Seven months after a Maine gay couple returned to their Canaan home to find it torched and all seven of their pets dead, the men areleft wondering whether the arson was a hate crime.
After learning from police that their home had been destroyed by an arsonist, the couple now suspect they were targeted due to their sexual orientation, the Portland Press Herald reported Sunday. But local police say there is no evidence to suggest the fire was set as part of a bias-motivated crime.
Matthew Short (pictured), 30, was arrested in connection with the crime and indicted May 2 for arson, burglary, and aggravated cruelty to animals. Short reportedly told police that he broke into the couple's home because he thought they took $150 from his residence. The couple called his allegation "crazy," adding that they barely knew Short.
At least one affidavit filed in court following Short's arrest claims that Short told a friend that he “didn’t like the guys based on their sexuality,” the paper reported. If Short were prosecuted under hate-crime laws, he could face additional penalties.
Victim Brian Aldo Baldie, 63, can't see any other motivation for the crime. “Why would somebody break into somebody’s house, take a little bit of money, a little bit of jewelry, and then set the house on fire with the animals in there?” he told the paper. “It doesn’t make any sense. It would have to be a hate crime.”
“After they told me somebody did it, I thought, ‘Well, I wonder if it’s because we’re gay,’” his husband, Ron Pelletier, 71, told the paper.

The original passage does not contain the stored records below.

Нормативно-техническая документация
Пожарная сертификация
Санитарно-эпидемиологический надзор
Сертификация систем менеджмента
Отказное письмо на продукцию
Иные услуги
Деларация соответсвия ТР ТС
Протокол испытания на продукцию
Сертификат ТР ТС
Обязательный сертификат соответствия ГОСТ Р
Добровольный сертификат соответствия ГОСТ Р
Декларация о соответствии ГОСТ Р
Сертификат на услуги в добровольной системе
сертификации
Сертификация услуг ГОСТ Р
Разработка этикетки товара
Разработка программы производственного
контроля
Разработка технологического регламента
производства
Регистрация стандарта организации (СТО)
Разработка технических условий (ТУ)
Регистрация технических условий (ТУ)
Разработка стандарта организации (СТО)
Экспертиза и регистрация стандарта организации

But police do not consider it a bias-motivated crime. Maine Department of Public Safety spokesman Steve McCausland told the Press Herald that investigators suspect the fire was set as revenge following the alleged dispute over $150.
McCausland told the paper there is no evidence the couple robbed Short, “but apparently it was the motivation here,” the police spokesman said. “The sexual orientation of anyone involved has not been a focus of the investigation.”
According to prosecutors, it's often difficult to prove a hate crime has taken place, even if prejudicial statements have been made. Maine Assistant Attorney General Leanne Robbin told the paper that ongoing disputes with neighbors who have previously had tense interactions or altercations can make proving a bias-motivated crime all but impossible.
Regardless of the motive, the fire changed Pelletier's outlook on life. “I want to let other people know not to be naive, because I didn’t think that stuff went on,” he told the paper.
“[The fire] kind of put me somewhere else. I don’t trust anymore. I lock my doors. When I hear a dog barking, I think of the dogs [that died in the fire]. When I hear a fire engine, I think of that. It just puts stuff in my life that was never there before.”
Only 17 states in the U.S. have specific hate-crimes laws that cover both sexual orientation and gender identity. Maine's law covers sexual orientation and gender but is not specific to gender identity. Federal hate-crimes law includes crimes based on gender identity.